Todos hemos sido llamados, por de pronto, a vivir. Fuimos, después, llamados al gozo, al amor y a la fraternidad, otras tres vocaciones universales. Y fuimos finalmente llamados a realizar en este mundo una tarea muy concreta, cada uno la suya. Todas son igualmente importantes, pero para cada persona sólo hay una -la suya- verdaderamente importante y necesaria. Porque la vocación no es un lujo de elegidos ni un sueño de quiméricos. Todos llevan dentro encendida una estrella. Pero a muchos les pasa lo que ocurrió en tiempos de Jesús: en el cielo apareció una estrella anunciando su llegada y sólo la vieron los tres Magos.
Efectivamente, no es que la luz de la propia vocación suela ser oscura. Lo que pasa es que muchos las confunden con las tenues estrellas del capricho o de las ilusiones superficiales. Y que, con frecuencia, como les ocurrió también a los Magos, la estrella de la vocación suele ocultarse a veces -y entonces hay que seguir buscando a tientas- o que avanza por los extraños vericuetos de las circunstancias. Y, sin embargo, ninguna búsqueda es más importante que ésta y ninguna fidelidad más decisiva. Todas las grandes cosas o salen de una pasión interior o amenazan inmediata ruina.
Supone después capacidad, coraje y lucha.
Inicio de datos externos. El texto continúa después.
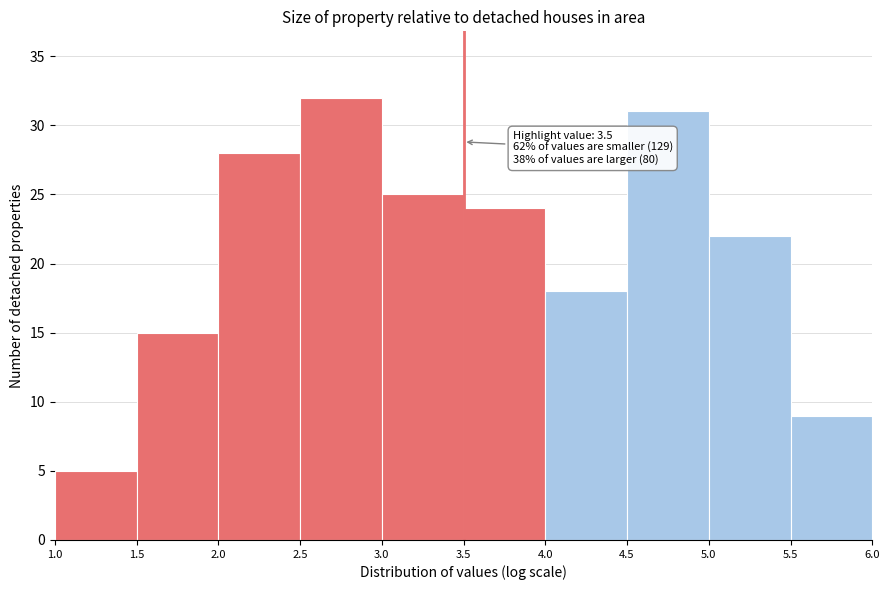

Over which range of the x-axis is the bar tallest?

2.5 to 3.0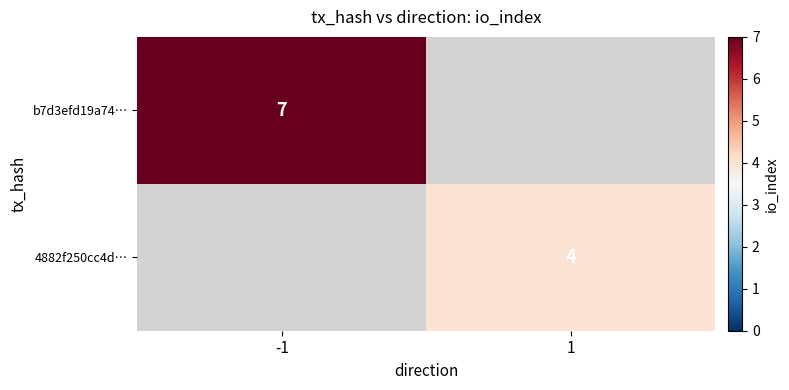

Is it true that b7d3efd19a74… equals 10 at -1?

False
Una vocación no es un sueño, un caprichillo pasajero, menos un afán de notoriedad. Todas las aventuras espirituales son calvarios. Y el que se embarque en una verdadera vocación sabe que será feliz, pero no vivirá cómodo. Supone, sobre todo, terquedad en la entrega. Un escritor que se desanima al segundo fracaso mejor es que no intente el tercero, porque no nació para eso. Sólo tiene vocación el que no sería capaz de vivir sin realizarla. Pero benditos los que saben adónde van, para qué viven y qué es lo que quieren, aunque lo que quieran sea pequeño. De ellos es el reino de estar vivos.